You raise the point, “as long as they weren’t prepared to raise taxes or run deficits, what other options did the government have?” But I think you also answered this point when you said, “I doubt that high-level bureaucrats were not aware that P3s cost more over the long-run and that they expose taxpayers to higher risk” They also knew they would have to pay taxes to pay for long term contracts and that, as Larry Blain himself has admitted, these long term contracts were every bit as much debt of the province as bonds.
It is always a challenge to answer the question – if P3s are so bad why do people do it? – with sounding too ideological. But I think we should treat seriously Joseph Stiglitz’s response in the forward to Privatization: Success and Failures, where he says:
“One of the reasons for the drive to privatization is simple-minded ideology…but another of the motivations for the drive for privatization is special interests (greed): even an inefficient privatization process can generate large wealth for a few. Financial markets in the United States looked with hopeful anticipation at the commissions they would earn from managing trillions of dollars in the social security system While pensioners may lose from increased transaction costs, Wall Street would gain”

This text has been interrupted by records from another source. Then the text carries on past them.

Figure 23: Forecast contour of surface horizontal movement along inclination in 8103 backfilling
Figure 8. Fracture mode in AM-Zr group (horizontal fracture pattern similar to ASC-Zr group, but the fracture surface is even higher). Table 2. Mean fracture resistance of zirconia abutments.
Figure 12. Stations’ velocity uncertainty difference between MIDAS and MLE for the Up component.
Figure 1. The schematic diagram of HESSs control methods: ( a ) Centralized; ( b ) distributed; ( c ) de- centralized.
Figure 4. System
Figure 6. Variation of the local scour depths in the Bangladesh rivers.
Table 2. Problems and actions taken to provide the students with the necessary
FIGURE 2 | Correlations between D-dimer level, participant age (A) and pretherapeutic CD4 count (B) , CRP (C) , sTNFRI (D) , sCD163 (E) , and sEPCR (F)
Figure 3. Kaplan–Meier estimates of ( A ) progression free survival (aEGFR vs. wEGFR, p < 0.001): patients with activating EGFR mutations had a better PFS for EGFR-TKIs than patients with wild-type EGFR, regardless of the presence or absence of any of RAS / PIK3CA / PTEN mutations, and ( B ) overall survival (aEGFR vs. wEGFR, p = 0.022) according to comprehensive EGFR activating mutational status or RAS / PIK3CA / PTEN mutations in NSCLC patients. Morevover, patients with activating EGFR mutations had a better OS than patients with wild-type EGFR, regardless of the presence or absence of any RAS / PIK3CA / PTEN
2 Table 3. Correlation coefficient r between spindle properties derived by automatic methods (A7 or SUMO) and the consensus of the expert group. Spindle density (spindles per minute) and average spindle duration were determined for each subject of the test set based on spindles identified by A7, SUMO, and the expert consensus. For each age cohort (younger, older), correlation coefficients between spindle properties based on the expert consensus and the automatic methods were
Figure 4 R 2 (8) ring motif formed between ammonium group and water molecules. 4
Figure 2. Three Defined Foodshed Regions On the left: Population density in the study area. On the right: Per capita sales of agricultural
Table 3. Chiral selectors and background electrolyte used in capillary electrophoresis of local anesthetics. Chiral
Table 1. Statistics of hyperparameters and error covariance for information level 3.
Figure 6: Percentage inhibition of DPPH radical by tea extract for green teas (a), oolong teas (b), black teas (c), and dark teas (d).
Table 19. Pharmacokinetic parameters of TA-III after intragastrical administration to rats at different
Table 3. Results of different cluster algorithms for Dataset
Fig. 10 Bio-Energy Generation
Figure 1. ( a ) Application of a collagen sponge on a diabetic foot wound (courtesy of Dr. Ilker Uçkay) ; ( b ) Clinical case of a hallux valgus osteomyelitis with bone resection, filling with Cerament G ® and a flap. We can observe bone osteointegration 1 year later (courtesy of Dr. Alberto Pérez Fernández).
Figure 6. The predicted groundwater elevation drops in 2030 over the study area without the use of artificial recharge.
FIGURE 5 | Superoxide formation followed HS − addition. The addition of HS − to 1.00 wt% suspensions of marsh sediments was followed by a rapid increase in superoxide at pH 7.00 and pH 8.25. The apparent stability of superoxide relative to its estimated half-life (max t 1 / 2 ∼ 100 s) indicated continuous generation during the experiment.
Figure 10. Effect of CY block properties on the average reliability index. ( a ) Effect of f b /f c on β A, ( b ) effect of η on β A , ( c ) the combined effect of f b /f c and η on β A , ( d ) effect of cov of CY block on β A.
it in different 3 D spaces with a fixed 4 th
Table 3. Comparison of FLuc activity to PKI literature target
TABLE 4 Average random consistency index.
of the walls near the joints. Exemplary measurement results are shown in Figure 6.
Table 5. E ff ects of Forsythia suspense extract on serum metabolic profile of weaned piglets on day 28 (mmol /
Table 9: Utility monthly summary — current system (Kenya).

We face the same thing here with P3s. Enormous private profits and when things go wrong, as in the case of the Port Mann bridge, tax payers to pick up the pieces.
Its like this why in the world would anyone buy into transit? Its a losing proposition always has been always will be. The buses are half empty for sure as job loses take their toll on translink also the unemployed worker can’t afford the ride.
Expect fare increases along with high security costs for police as they have trippled but understand the No Tax and Spend on the Rich party has taken additional measures to keep the low income public off the trains.
I understand the students were getting a class action together before Liberals agreed to give them lower fares as the sited “We can’t afford to get to school and therefore believe this government has discriminated against students when it comes to necessary public service.
Now the working stiff needs to get out there and do the same as if its good enough for the students then its good enough for the rest of the public who is struggling.